[begin Selected passage]

Michael F. Blume

© 2008 Michael F. Blume

All Rights Reserved

1 Timothy 2:8-10 I will therefore that men pray every where, lifting up holy hands, without wrath and doubting.  (9)  In like manner also, that women adorn themselves in modest apparel, with shamefacedness and sobriety; not with broided hair, or gold, or pearls, or costly array;  (10)  But (which becometh women professing godliness) with good works.

 1 Peter 3:3-5 KJV  Whose adorning let it not be that outward adorning of plaiting the hair, and of wearing of gold, or of putting on of apparel;  (4)  But let it be the hidden man of the heart, in that which is not corruptible, even the ornament of a meek and quiet spirit, which is in the sight of God of great price.  (5)  For after this manner in the old time the holy women also, who trusted in God, adorned themselves, being in subjection unto their own husbands:


The above passages are quite popular in circles where outward standards of dress are emphasized, and, therefore, present many questions for some believers today.   Let us endeavor to answer those questions.

Paul gave Timothy recommendations to preach to both men and women.  Men must deal with the issue of wrath and unbelief, whereas women are directed towards the issues that concern apparel.  Notice that no particular manner of apparel is noted except for the requirement of it being modest. 

Peter’s epistle mentions basically the same note.

The context of the words of Peter is as follows:

1 Peter 3:1-2 KJV  Likewise, ye wives, be in subjection to your own husbands; that, if any obey not the word, they also may without the word be won by the conversation of the wives;  (2)  While they behold your chaste conversation coupled with fear.

Peter spoke about women whose husbands were lost.  These husbands were not going to won to God through constant discussion and argument, but rather through the pure lifestyles of the wives. “Conversation” in the King James Version, here, means lifestyle. 

The reasoning of Peter might include the thought that some women might think to allure their husbands to serve God by dressing somewhat immodestly.  Otherwise, Peter was simply going from one topic to another and commenting upon women's needs of focusing on inward adornment rather than outward.

Some traditions have interpreted these similar passages in Timothy and Peter to say that women should never adorn themselves with jewelry or fanciful hair arrangements.  This is error.  It is not what these passages state.

If we were to take the statement, “Whose adorning let it not be…” to mean a woman cannot wear whatever is listed afterwards, such as gold, then that would be ridiculous when it comes to the rest of the items mentioned.  It also speaks of apparel.  Are we to understand that the phrase, “Whose adorning let it not be …putting on of apparel,” means women should not wear clothing?  Did Peter teach women to always be nude?  Of course not!  However, if we say that the phrase, “Whose adorning let it not be… wearing of gold,” means women should never wear gold, then by the same reasoning we have to say Peter told women to not wear clothing.  And we know that is not the case with clothing.  Therefore, it cannot be the case with gold either. 

Peter and Paul both spoke of the focus of a woman.  She might wear apparel, but her whole world is not focused upon what she wears.  Although she wears clothing, she should be more concerned with wearing attitudes and a spirit of meekness than over-concern for her clothing.

[end Selected passage]
[begin Data shown]

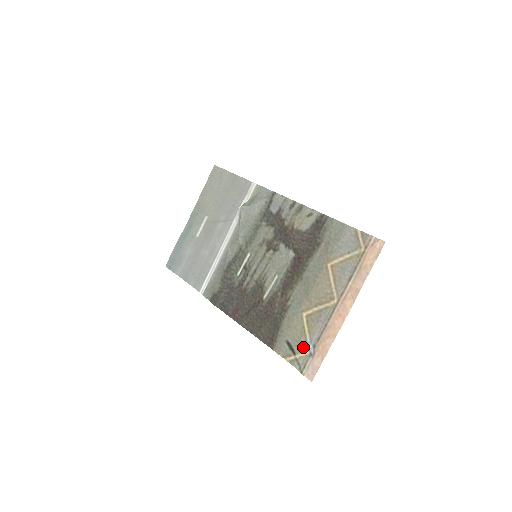
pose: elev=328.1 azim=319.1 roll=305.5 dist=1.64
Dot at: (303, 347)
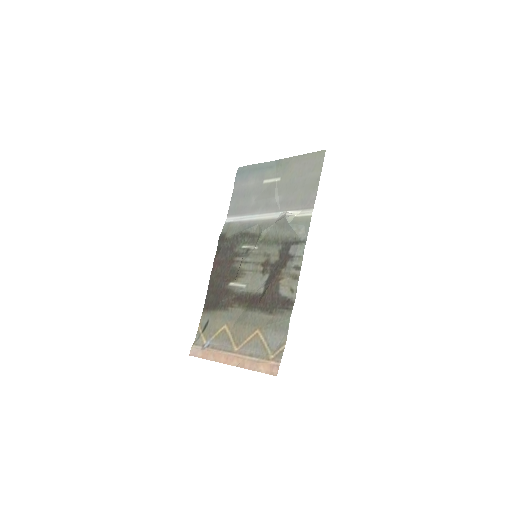
Dot at: (207, 337)
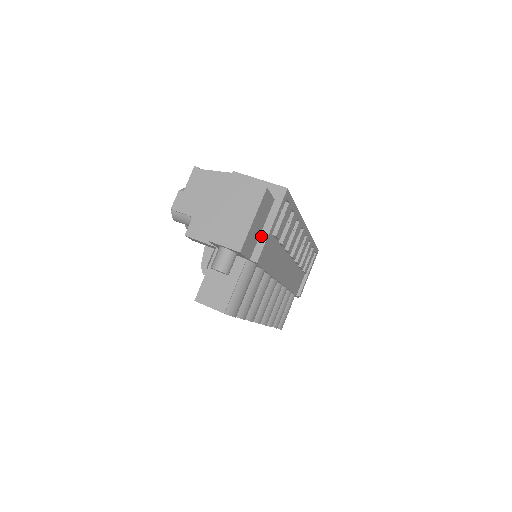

[end Data shown]

In the article on modest dress, rewrite the part starting with "1 Peter 3:3-5" and going on through "answer those questions.", replacing "ornament" with "adornment". The lines after the article on modest dress are separate material.

- _Result of the exercise_
1 Peter 3:3-5 KJV  Whose adorning let it not be that outward adorning of plaiting the hair, and of wearing of gold, or of putting on of apparel;  (4)  But let it be the hidden man of the heart, in that which is not corruptible, even the adornment of a meek and quiet spirit, which is in the sight of God of great price.  (5)  For after this manner in the old time the holy women also, who trusted in God, adorned themselves, being in subjection unto their own husbands:


The above passages are quite popular in circles where outward standards of dress are emphasized, and, therefore, present many questions for some believers today.   Let us endeavor to answer those questions.